* _YOUR GOAL_
Please list each line in the items below that contains the word "escriben". Case counts.

== == ==

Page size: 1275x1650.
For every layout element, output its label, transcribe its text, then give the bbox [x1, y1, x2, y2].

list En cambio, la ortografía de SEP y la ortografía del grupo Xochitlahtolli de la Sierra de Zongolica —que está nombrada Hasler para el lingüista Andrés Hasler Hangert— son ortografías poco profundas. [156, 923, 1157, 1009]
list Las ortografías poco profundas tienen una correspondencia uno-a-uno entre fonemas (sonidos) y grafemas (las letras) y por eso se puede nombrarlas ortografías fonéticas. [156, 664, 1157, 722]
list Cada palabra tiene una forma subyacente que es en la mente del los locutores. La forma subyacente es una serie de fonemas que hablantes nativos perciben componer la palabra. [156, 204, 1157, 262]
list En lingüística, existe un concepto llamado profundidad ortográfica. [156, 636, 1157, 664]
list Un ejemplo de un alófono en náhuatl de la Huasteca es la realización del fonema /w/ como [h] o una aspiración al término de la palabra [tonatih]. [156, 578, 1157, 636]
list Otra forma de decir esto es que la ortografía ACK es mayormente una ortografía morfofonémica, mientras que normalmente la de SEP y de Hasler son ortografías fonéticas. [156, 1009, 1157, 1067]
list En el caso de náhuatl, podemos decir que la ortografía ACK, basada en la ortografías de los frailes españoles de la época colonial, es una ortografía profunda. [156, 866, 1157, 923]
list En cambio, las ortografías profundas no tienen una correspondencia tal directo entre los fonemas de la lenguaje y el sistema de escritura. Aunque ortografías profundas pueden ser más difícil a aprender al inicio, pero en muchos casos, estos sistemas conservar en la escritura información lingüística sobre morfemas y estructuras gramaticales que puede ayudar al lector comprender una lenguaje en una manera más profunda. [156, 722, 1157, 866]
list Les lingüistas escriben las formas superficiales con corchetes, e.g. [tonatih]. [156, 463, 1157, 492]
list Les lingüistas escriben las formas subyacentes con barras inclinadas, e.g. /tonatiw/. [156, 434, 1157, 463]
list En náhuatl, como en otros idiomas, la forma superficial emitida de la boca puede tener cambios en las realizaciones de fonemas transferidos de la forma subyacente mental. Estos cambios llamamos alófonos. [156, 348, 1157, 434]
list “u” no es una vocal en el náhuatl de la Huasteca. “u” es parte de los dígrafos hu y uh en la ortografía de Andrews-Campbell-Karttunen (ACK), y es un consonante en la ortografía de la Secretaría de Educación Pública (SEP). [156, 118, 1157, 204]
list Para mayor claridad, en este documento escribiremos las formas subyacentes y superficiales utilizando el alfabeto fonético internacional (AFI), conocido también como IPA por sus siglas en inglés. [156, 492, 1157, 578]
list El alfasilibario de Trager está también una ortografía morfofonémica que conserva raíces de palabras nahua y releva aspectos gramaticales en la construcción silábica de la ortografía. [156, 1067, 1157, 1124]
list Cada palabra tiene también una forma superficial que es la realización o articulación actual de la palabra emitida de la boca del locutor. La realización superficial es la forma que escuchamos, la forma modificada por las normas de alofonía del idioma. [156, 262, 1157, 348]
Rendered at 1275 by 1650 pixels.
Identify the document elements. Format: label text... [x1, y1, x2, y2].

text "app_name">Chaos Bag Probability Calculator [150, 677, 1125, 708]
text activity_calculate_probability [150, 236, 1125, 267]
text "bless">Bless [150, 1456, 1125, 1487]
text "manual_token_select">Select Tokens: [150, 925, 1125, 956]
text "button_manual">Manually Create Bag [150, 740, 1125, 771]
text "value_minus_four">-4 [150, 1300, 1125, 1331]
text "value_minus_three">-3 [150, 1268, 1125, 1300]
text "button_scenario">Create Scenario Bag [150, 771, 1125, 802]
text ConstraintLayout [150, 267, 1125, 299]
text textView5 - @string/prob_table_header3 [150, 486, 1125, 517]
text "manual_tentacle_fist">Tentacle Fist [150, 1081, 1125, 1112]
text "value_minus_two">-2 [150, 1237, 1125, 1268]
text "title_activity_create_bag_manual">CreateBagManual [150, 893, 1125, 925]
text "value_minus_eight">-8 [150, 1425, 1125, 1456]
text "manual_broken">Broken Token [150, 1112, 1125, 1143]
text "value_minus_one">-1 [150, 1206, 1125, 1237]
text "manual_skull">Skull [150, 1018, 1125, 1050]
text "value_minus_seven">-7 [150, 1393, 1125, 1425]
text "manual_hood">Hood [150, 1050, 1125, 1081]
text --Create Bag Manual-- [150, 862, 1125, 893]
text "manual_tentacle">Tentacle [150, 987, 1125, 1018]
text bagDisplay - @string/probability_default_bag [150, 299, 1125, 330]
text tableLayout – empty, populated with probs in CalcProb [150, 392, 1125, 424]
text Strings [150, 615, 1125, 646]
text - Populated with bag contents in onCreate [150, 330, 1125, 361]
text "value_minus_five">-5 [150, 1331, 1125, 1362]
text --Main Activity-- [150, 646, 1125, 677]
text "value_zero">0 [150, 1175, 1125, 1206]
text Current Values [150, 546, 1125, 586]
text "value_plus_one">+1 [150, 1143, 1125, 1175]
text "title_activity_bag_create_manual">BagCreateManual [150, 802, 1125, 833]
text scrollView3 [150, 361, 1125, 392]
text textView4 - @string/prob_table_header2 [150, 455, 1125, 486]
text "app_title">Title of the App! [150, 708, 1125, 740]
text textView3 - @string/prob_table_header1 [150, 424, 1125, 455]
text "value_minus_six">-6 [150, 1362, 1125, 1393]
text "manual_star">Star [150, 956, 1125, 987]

== == ==

* _TASK SOLUTION_
list Les lingüistas escriben las formas superficiales con corchetes, e.g. [tonatih]. [156, 463, 1157, 492]
list Les lingüistas escriben las formas subyacentes con barras inclinadas, e.g. /tonatiw/. [156, 434, 1157, 463]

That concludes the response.